The popular refrain is that Lonzo Ball wears a target on his back, courtesy of his dad. As a result, opponents will go out of their way to make life miserable for the Lakers point guard, placing him under extra pressure that’s unusual and unnecessary.  NBA analyst Charles Barkley told TMZ that LaVar Ball “couldn’t play dead, and now he’s got everyone not liking his son. So his son’s going to have to deal with that.”

Maybe human nature and the heat of competition will lead players to go after Ball harder than they would otherwise. They know the spotlight is brighter and the buzz is louder when Ball is in the building. He wasn’t the No. 1 overall pick, but he’s arguably the most-hyped rookie since LeBron James, unquestionably if based on a highlight reel of LaVar Ball crowing.

But none of that should make anyone dislike Lonzo Ball.
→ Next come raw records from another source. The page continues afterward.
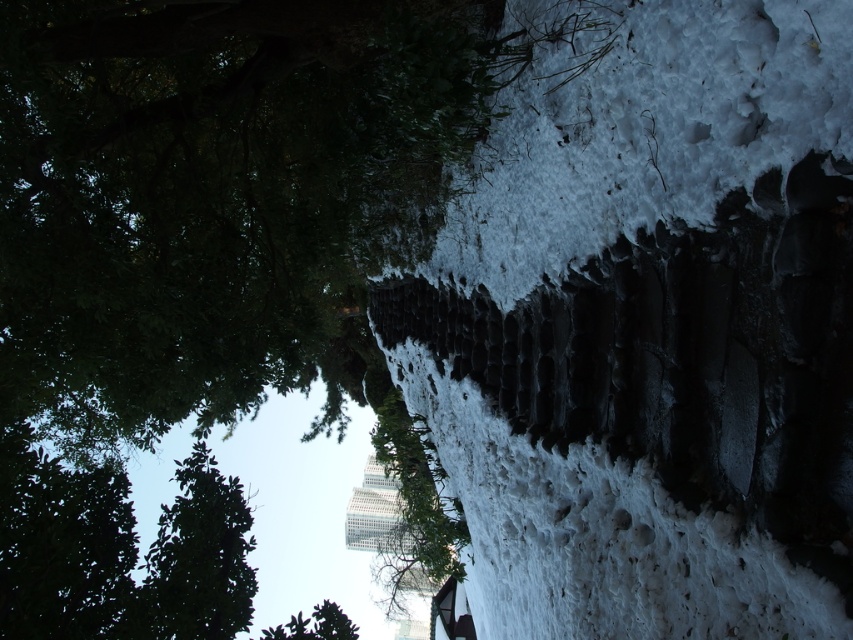
You are planning to build a snowman using the white fluffy snow at center and the green leafy tree at upper left. Which object would be more suitable for the base of the snowman?

The white fluffy snow at center is smaller than the green leafy tree at upper left, so the green leafy tree at upper left would be more suitable for the base of the snowman since it provides a larger and sturdier foundation.

You are an outdoor photographer planning to capture the contrast between the white fluffy snow at center and the green leafy tree at upper left. Based on their positions, which object is higher in the image?

The white fluffy snow at center is above the green leafy tree at upper left, so it is higher in the image.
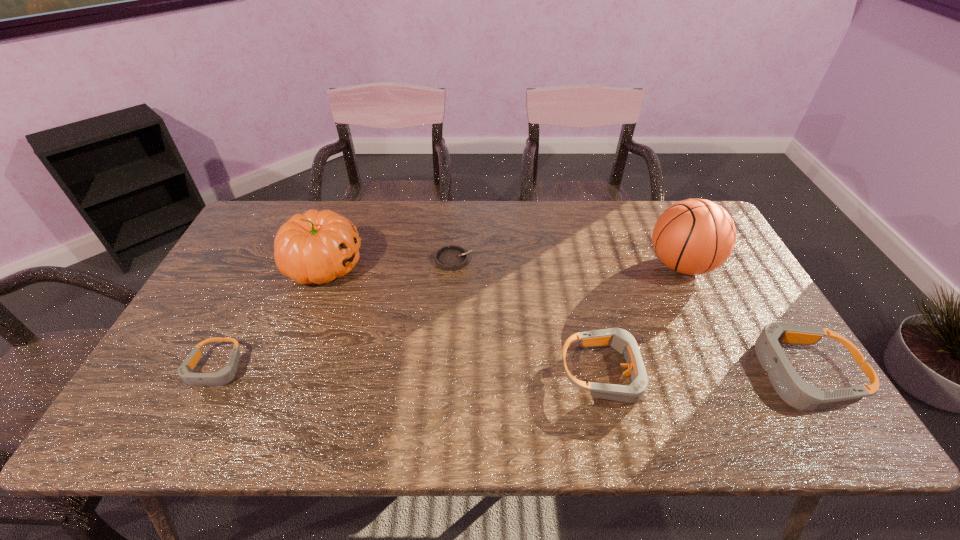
Find the location of a particular element. free space between the basketball and the second tallest object is located at coordinates (502, 265).

At what (x,y) coordinates should I click in order to perform the action: click on free space between the shortest goggles and the second tallest object. Please return your answer as a coordinate pair (x, y). The width and height of the screenshot is (960, 540). Looking at the image, I should click on (270, 317).

This screenshot has width=960, height=540. I want to click on unoccupied area between the rightmost goggles and the leftmost goggles, so click(509, 372).

Identify the location of vacant space in between the fifth tallest object and the rightmost goggles. (509, 372).

The height and width of the screenshot is (540, 960). I want to click on vacant region between the fifth shortest object and the shortest object, so click(389, 262).

This screenshot has width=960, height=540. I want to click on unoccupied area between the second tallest object and the third shortest object, so click(465, 319).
Nothing about him is offensive (except the form on his jumper).

LaVar Ball was at it again prior to Washington’s visit, yapping that the Wizards “better beware.” Center Marcin Gortat responded with a tweet that point guard John Wall would “torture” Lonzo Ball.

Critics assert that being LaVar’s son is torture enough.
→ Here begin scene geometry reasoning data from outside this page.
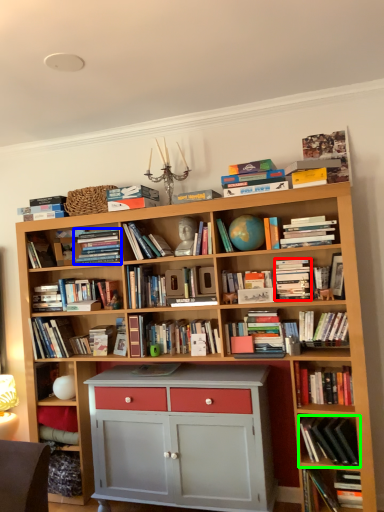
Question: Estimate the real-world distances between objects in this image. Which object is farther from paperback book (highlighted by a red box), book (highlighted by a blue box) or book (highlighted by a green box)?

Choices:
 (A) book
 (B) book

Answer: (A)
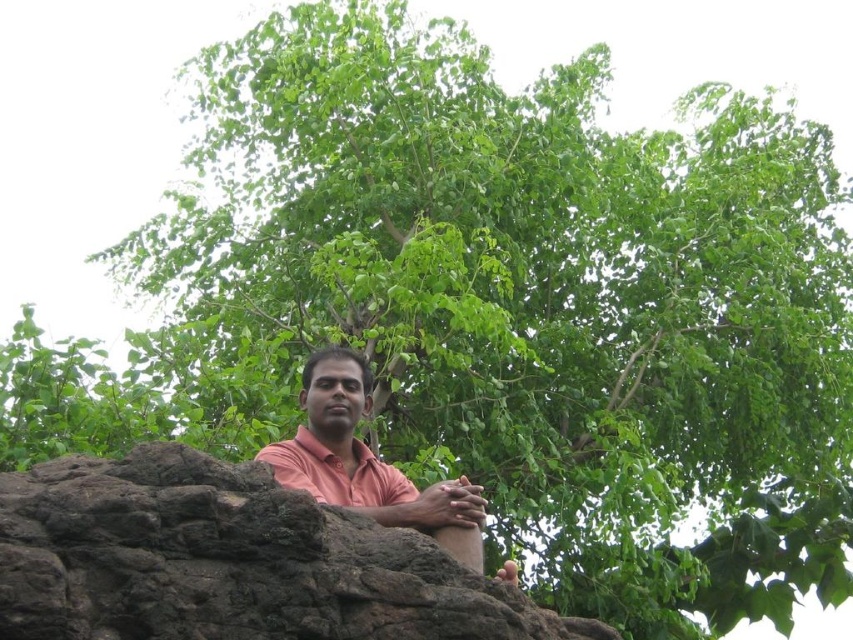
Does brown rough rock at center have a lesser width compared to pink matte shirt at center?

In fact, brown rough rock at center might be wider than pink matte shirt at center.

Does point (198, 493) come behind point (514, 580)?

No.

Identify the location of brown rough rock at center. This screenshot has height=640, width=853. (229, 561).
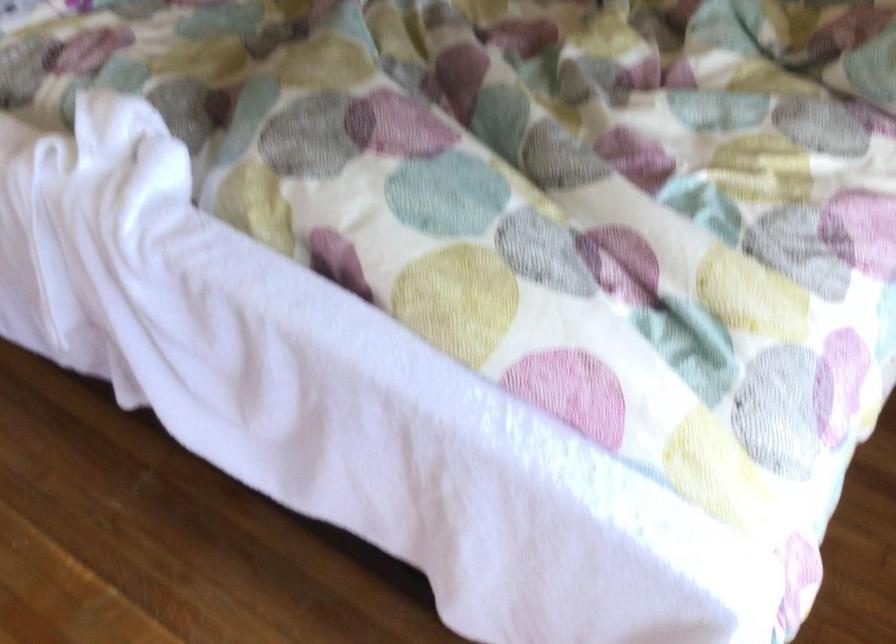
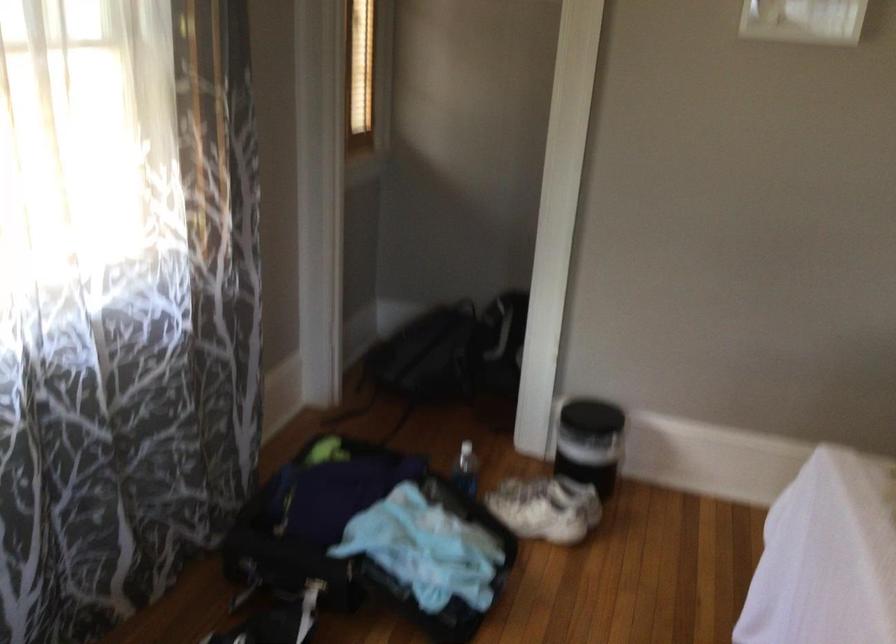
Question: The camera is either moving clockwise (left) or counter-clockwise (right) around the object. The first image is from the beginning of the video and the second image is from the end. Is the camera moving left or right when shooting the video?

Choices:
 (A) Left
 (B) Right

Answer: (B)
The player simply shrugs, repeatedly saying that the scrutiny is normal for him, a way of life since he picked up a basketball. He loves his dad and accepts him for who he is, poking deadpan fun in a great Foot Locker commercial for Father’s Day. Do yourself a favor and Google it.

One of the worst reasons to not like somebody is because of their family – as if anyone has a choice in that matter.

Personally, I like Lonzo Ball, the way he carries himself and stays composed. I also respect his father’s entrepreneurial spirit, if not his approach, because the concept of ownership is important and it’s rarely emphasized by people who look like him.

But it’s clear to me that their father-son bond is deeper than basketball and marketing, a fact easily overlooked by critics but not by Wizard coach Scott Brooks.

“My father left me at two,” Brooks told The Washington Post. “I would love to have my father around like [LaVar] is around and talk to him and pump me up with confidence. To me, that’s every son’s dream … Maybe he could temper it a little bit, but I would’ve loved to have my father do that.”

Look, I get why so many people can’t stand LaVar. He can be tough to stomach.

But no one – players included – should take it out on Lonzo. It’s not his fault.